Structure and activity of human mitochondrial peptide deformylase, a novel cancer target
Escobar-Alvarez, S., Goldgur, Y., Yang, G., Ouerfelli, O., Li, Y., Scheinberg, D.A.(2009) J Mol Biol 387: 1211-1228
- PubMed: 19236878 
- DOI: https://doi.org/10.1016/j.jmb.2009.02.032
- Primary Citation of Related Structures:  
3G5K, 3G5P - PubMed Abstract: 
Peptide deformylase proteins (PDFs) participate in the N-terminal methionine excision pathway of newly synthesized peptides. We show that the human PDF (HsPDF) can deformylate its putative substrates derived from mitochondrial DNA-encoded proteins.

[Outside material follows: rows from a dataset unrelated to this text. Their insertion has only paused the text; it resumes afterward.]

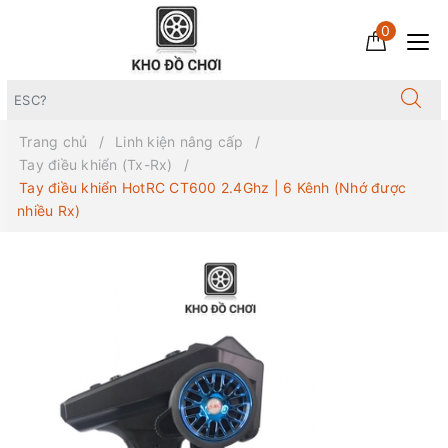
0
Trang chủ
Linh kiện nâng cấp
Tay điều khiển (Tx-Rx)
Tay điều khiển HotRC CT600 2.4Ghz | 6 Kênh (Nhớ được
nhiều Rx)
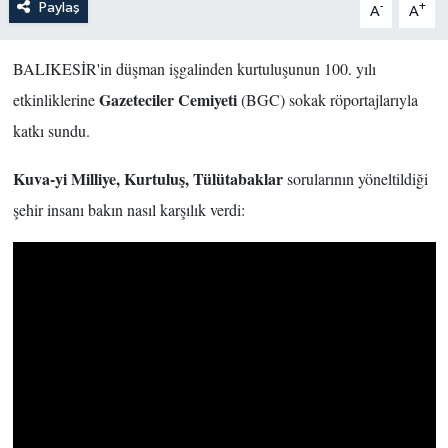
Paylaş
-
+
A
A
BALIKESİR'in düşman işgalinden kurtuluşunun 100. yılı
Gazeteciler Cemiyeti
etkinliklerine
(BGC) sokak röportajlarıyla
katkı sundu.
Kuva-yi Milliye, Kurtuluş, Tülütabaklar
sorularının yöneltildiği
şehir insanı bakın nasıl karşılık verdi:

The first structural model of a mammalian PDF (1.7 A), HsPDF, shows a dimer with conserved topology of the catalytic residues and fold as non-mammalian PDFs. The HsPDF C-terminus topology and the presence of a helical loop (H2 and H3), however, shape a characteristic active site entrance. The structure of HsPDF bound to the peptidomimetic inhibitor actinonin (1.7 A) identified the substrate-binding site. A defined S1' pocket, but no S2' or S3' substrate-binding pockets, exists. A conservation of PDF-actinonin interaction across PDFs was observed. Despite the lack of true S2' and S3' binding pockets, confirmed through peptide binding modeling, enzyme kinetics suggest a combined contribution from P2'and P3' positions of a formylated peptide substrate to turnover.
Organizational Affiliation: 
Molecular Pharmacology and Chemistry Program, Sloan-Kettering Institute, 415 E. 68th Street Zuckerman Z1941, New York, NY 10065, USA.